SDK NCS 2.6.1: TF-M v1.7.x updated to SDK NCS 3.2.4: TF-M v2.2.0
What changed in TF-M 2.x that broke CONFIG_LOG=n
In TF-M 1.x (your old NCS 2.6.1), TF-M fully completed its secure initialization and then handed off to the NS app. The NS app started in a clean, fully-initialized TrustZone
environment.
In TF-M 2.x, TF-M's secure thread runs concurrently with the NS app — the handoff happens earlier. This means the NS app's SYS_INIT sequence now runs while TF-M's secure thread is
also active. To protect NS→S PSA API calls, TF-M 2.x introduced an NS interface mutex, initialized at POST_KERNEL priority 40.
If anything in the NS app calls a PSA API (crypto, entropy, etc.) before that mutex is initialized at P_40, it corrupts TF-M's NS call stack → BusFault → double-fault lockup.

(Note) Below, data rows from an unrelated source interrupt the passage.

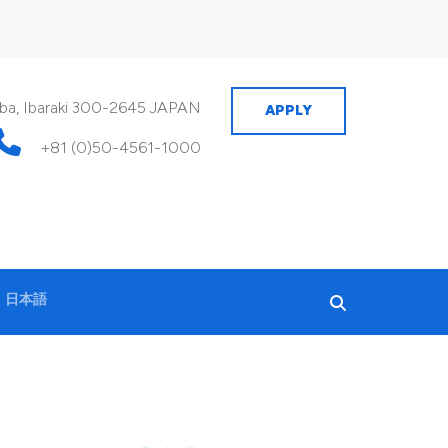
ba, Ibaraki 300-2645 JAPAN
APPLY
+81 (0)50-4561-1000
日本語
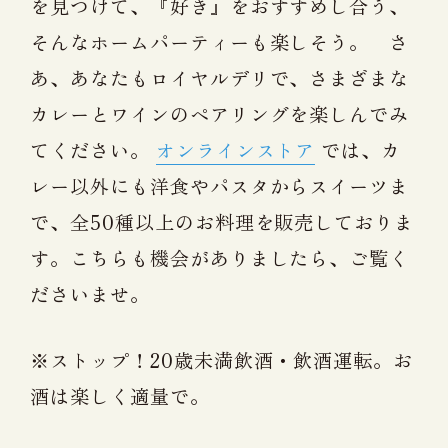
を見つけて、『好き』をおすすめし合う、
そんなホームパーティーも楽しそう。 さ
あ、あなたもロイヤルデリで、さまざまな
カレーとワインのペアリングを楽しんでみ
てください。
オンラインストア
では、カ
レー以外にも洋食やパスタからスイーツま
で、全50種以上のお料理を販売しておりま
す。こちらも機会がありましたら、ご覧く
ださいませ。
※ストップ！20歳未満飲酒・飲酒運転。
お
酒は楽しく適量で。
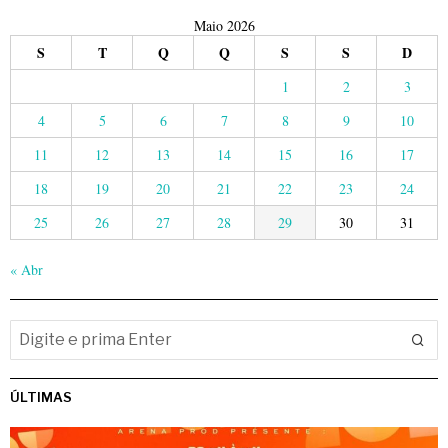
Maio 2026
S
T
Q
Q
S
S
D
1
2
3
4
5
6
7
8
9
10
11
12
13
14
15
16
17
18
19
20
21
22
23
24
25
26
27
28
29
30
31
« Abr
ÚLTIMAS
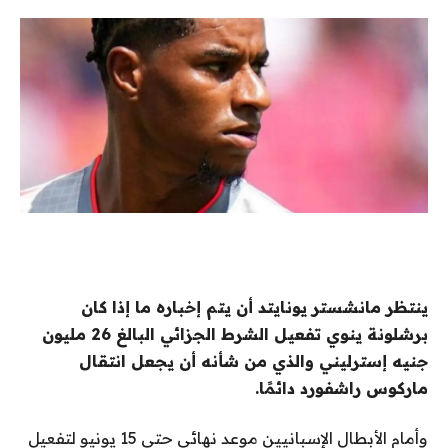
ينتظر مانشستر يونايتد أن يتم إخباره ما إذا كان
برشلونة ينوي تفعيل الشرط الجزائي البالغ 26 مليون
جنيه إسترليني والذي من شأنه أن يجعل انتقال
ماركوس راشفورد دائمًا.
وأمام الأبطال الإسبانيين موعد نهائي حتى 15 يونيو لتفعيل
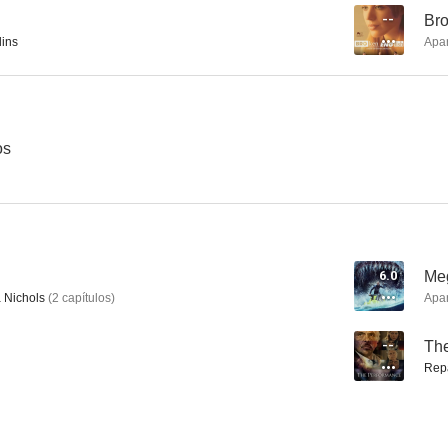
--
Bro
lins
Apa
Helena de Troya
Agatha Christie: Miss Marple
7.5
7.5
os
6.0
Meg
Nichols
(
2
capítulos
)
Apa
A Banquet
Café de noche
Gunle
--
Th
6.0
5.7
Rep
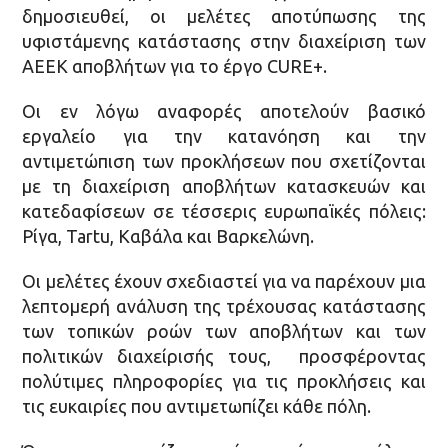
δημοσιευθεί, οι μελέτες αποτύπωσης της
υφιστάμενης κατάστασης στην διαχείριση των
ΑΕΕΚ αποβλήτων για το έργο CURE+.
Οι εν λόγω αναφορές αποτελούν βασικό
εργαλείο για την κατανόηση και την
αντιμετώπιση των προκλήσεων που σχετίζονται
με τη διαχείριση αποβλήτων κατασκευών και
κατεδαφίσεων σε τέσσερις ευρωπαϊκές πόλεις:
Ρίγα, Tartu, Καβάλα και Βαρκελώνη.
Οι μελέτες έχουν σχεδιαστεί για να παρέχουν μια
λεπτομερή ανάλυση της τρέχουσας κατάστασης
των τοπικών ροών των αποβλήτων και των
πολιτικών διαχείρισής τους, προσφέροντας
πολύτιμες πληροφορίες για τις προκλήσεις και
τις ευκαιρίες που αντιμετωπίζει κάθε πόλη.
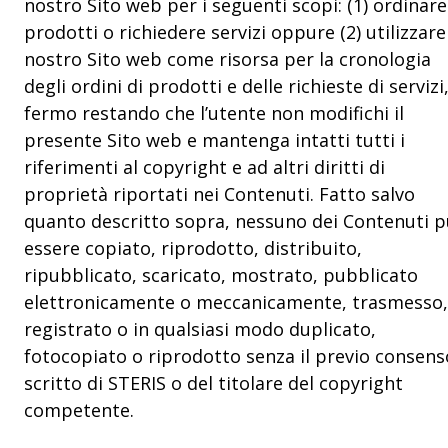
nostro Sito web per i seguenti scopi: (1) ordinare
prodotti o richiedere servizi oppure (2) utilizzare 
nostro Sito web come risorsa per la cronologia
degli ordini di prodotti e delle richieste di servizi
fermo restando che l’utente non modifichi il
presente Sito web e mantenga intatti tutti i
riferimenti al copyright e ad altri diritti di
proprietà riportati nei Contenuti. Fatto salvo
quanto descritto sopra, nessuno dei Contenuti 
essere copiato, riprodotto, distribuito,
ripubblicato, scaricato, mostrato, pubblicato
elettronicamente o meccanicamente, trasmesso,
registrato o in qualsiasi modo duplicato,
fotocopiato o riprodotto senza il previo consens
scritto di STERIS o del titolare del copyright
competente.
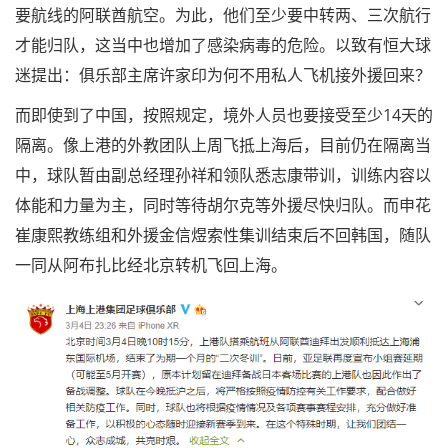
要航线的阿联酋航空。为此，他们至少要中转两、三次航行
才能归队，这当中也增加了感染病毒的危险。以致有恒大球
迷提出：俱乐部主席许家印为何不用私人飞机接外援回来？
而即使到了中国，按照规定，境外人员也要接受至少14天的
隔离。像上港的外教团队上周飞抵上海后，目前仍在隔离当
中，球队暂由副总经理孙祥和领队悉志康带训，训练内容以
体能和力量为主，同时等待胡尔克等外援尽快归队。而申花
崔康熙教练组和外援金信煜索性集训结束后不回韩国，随队
一同从阿布扎比经北京转机飞回上海。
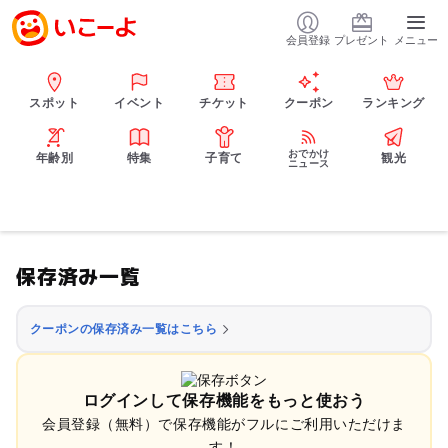
会員登録
プレゼント
メニュー
スポット
イベント
チケット
クーポン
ランキング
おでかけ
年齢別
特集
子育て
観光
ニュース
保存済み一覧
クーポンの保存済み一覧はこちら
ログインして保存機能をもっと使おう
会員登録（無料）で保存機能がフルにご利用いただけま
す！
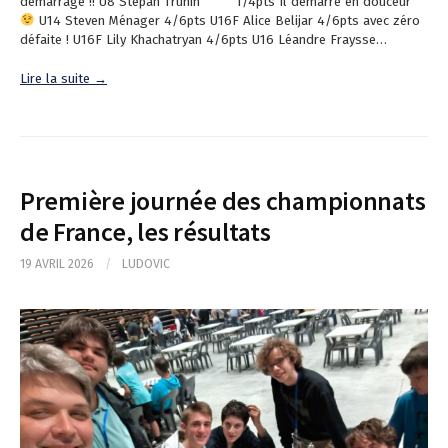
démarrage !! U8 Stepan Trunin 1/4pts Il démarre en douceur
U14 Steven Ménager 4/6pts U16F Alice Belijar 4/6pts avec zéro
défaite ! U16F Lily Khachatryan 4/6pts U16 Léandre Fraysse…
Lire la suite →
Première journée des championnats
de France, les résultats
19 AVRIL 2026
/
LUDOVIC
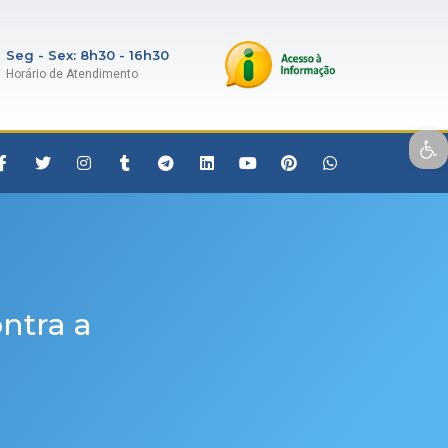
Seg - Sex: 8h30 - 16h30
Horário de Atendimento
Open toolbar
ontra a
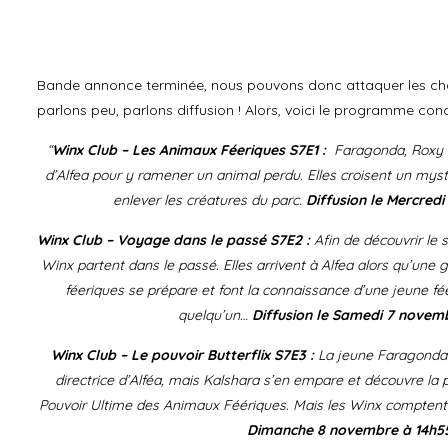
Bande annonce terminée, nous pouvons donc attaquer les chos
parlons peu, parlons diffusion ! Alors, voici le programme conc
“
Winx Club – Les Animaux Féeriques S7E1 :
Faragonda, Roxy e
d’Alfea pour y ramener un animal perdu. Elles croisent un myst
enlever les créatures du parc.
Diffusion le Mercred
Winx Club – Voyage dans le passé S7E2 :
Afin de découvrir le 
Winx partent dans le passé. Elles arrivent à Alfea alors qu’une
féeriques se prépare et font la connaissance d’une jeune fé
quelqu’un…
Diffusion le Samedi 7 novemb
Winx Club – Le pouvoir Butterflix S7E3 :
La jeune Faragonda 
directrice d’Alféa, mais Kalshara s’en empare et découvre la 
Pouvoir Ultime des Animaux Féériques. Mais les Winx compten
Dimanche 8 novembre à 14h55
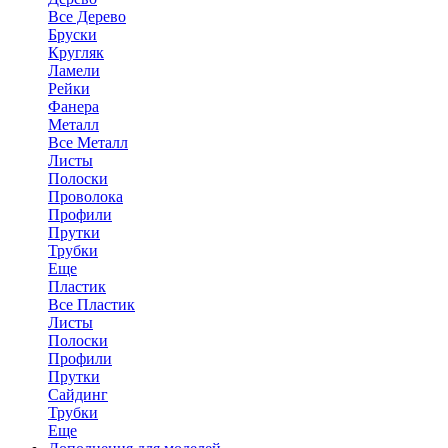
Все Дерево
Бруски
Кругляк
Ламели
Рейки
Фанера
Металл
Все Металл
Листы
Полоски
Проволока
Профили
Прутки
Трубки
Еще
Пластик
Все Пластик
Листы
Полоски
Профили
Прутки
Сайдинг
Трубки
Еще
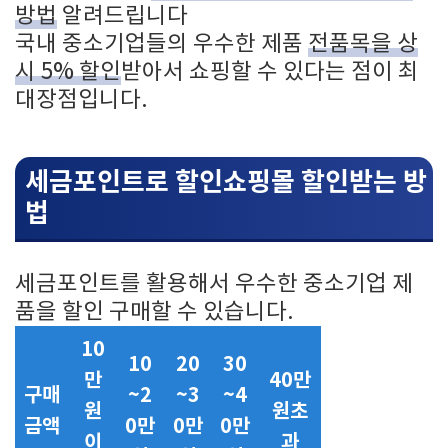
방법
알려드립니다
국내 중소기업들의 우수한 제품
전품목을 상
시 5% 할인
받아서 쇼핑할 수 있다는 점이 최
대장점입니다.
세금포인트로 할인쇼핑몰 할인받는 방
법
세금포인트를 활용해서 우수한 중소기업 제
품을 할인 구매할 수 있습니다.
10
10
20
30
만
40만
구매
~2
~3
~4
원
원초
금액
0만
0만
0만
이
과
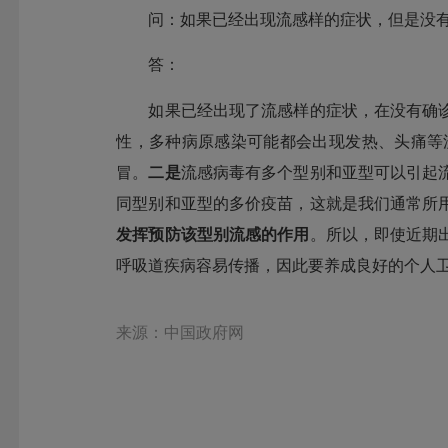
问：如果已经出现流感样的症状，但是没有
答：
如果已经出现了流感样的症状，在没有确诊
性，多种病原感染可能都会出现发热、头痛等
冒。
二是
流感病毒有多个型别和亚型可以引起
同型别和亚型的多价疫苗，这就是我们通常所
发挥预防该型别流感的作用
。所以，即使近期
呼吸道疾病容易传播，因此要养成良好的个人
来源：中国政府网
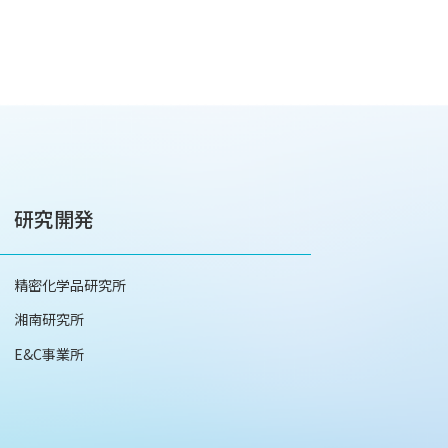
研究開発
精密化学品研究所
湘南研究所
E&C事業所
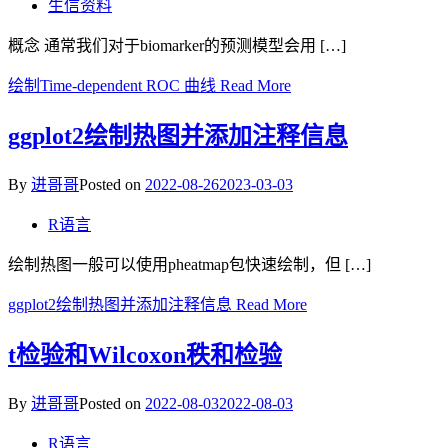
生信资料
概念 通常我们对于biomarker的预测模型会用 […]
绘制Time-dependent ROC 曲线
Read More
ggplot2绘制热图并添加注释信息
By
进哥哥
Posted on
2022-08-26
2023-03-03
R语言
绘制热图一般可以使用pheatmap包快速绘制，但 […]
ggplot2绘制热图并添加注释信息
Read More
t检验和Wilcoxon秩和检验
By
进哥哥
Posted on
2022-08-03
2022-08-03
R语言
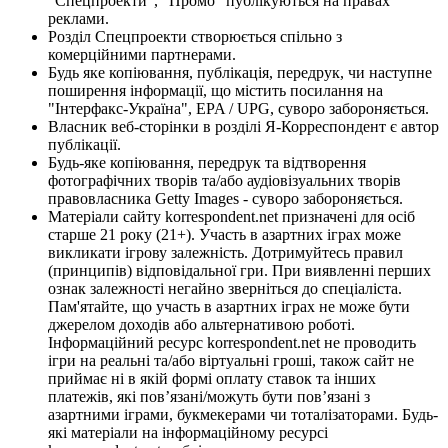
"Спецпроекти", "Промо" публікуються на правах
реклами.
Розділ Спецпроекти створюється спільно з
комерційними партнерами.
Будь яке копіювання, публікація, передрук, чи наступне
поширення інформації, що містить посилання на
"Інтерфакс-Україна", EPA / UPG, суворо забороняється.
Власник веб-сторінки в розділі Я-Корреспондент є автор
публікації.
Будь-яке копіювання, передрук та відтворення
фотографічних творів та/або аудіовізуальних творів
правовласника Getty Images - суворо забороняється.
Матеріали сайту korrespondent.net призначені для осіб
старше 21 року (21+). Участь в азартних іграх може
викликати ігрову залежність. Дотримуйтесь правил
(принципів) відповідальної гри. При виявленні перших
ознак залежності негайно зверніться до спеціаліста.
Пам'ятайте, що участь в азартних іграх не може бути
джерелом доходів або альтернативою роботі.
Інформаційний ресурс korrespondent.net не проводить
ігри на реальні та/або віртуальні гроші, також сайт не
приймає ні в якій формі оплату ставок та інших
платежів, які пов’язані/можуть бути пов’язані з
азартними іграми, букмекерами чи тоталізаторами. Будь-
які матеріали на інформаційному ресурсі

With CONFIG_LOG=y, log_core occupies POST_KERNEL P_0, which appears to delay or serialize whatever was racing to call PSA APIs before P_40.
With CONFIG_LOG=n, log_core is gone from the init sequence, and something at POST_KERNEL P_0 (likely the nRF-WiFi shim work queue or entropy driver) calls into TF-M before the NS
interface mutex exists.
This was a non-issue on NCS 2.6.1 because TF-M 1.x didn't have the concurrent thread model — the NS interface was always ready before the NS app even started.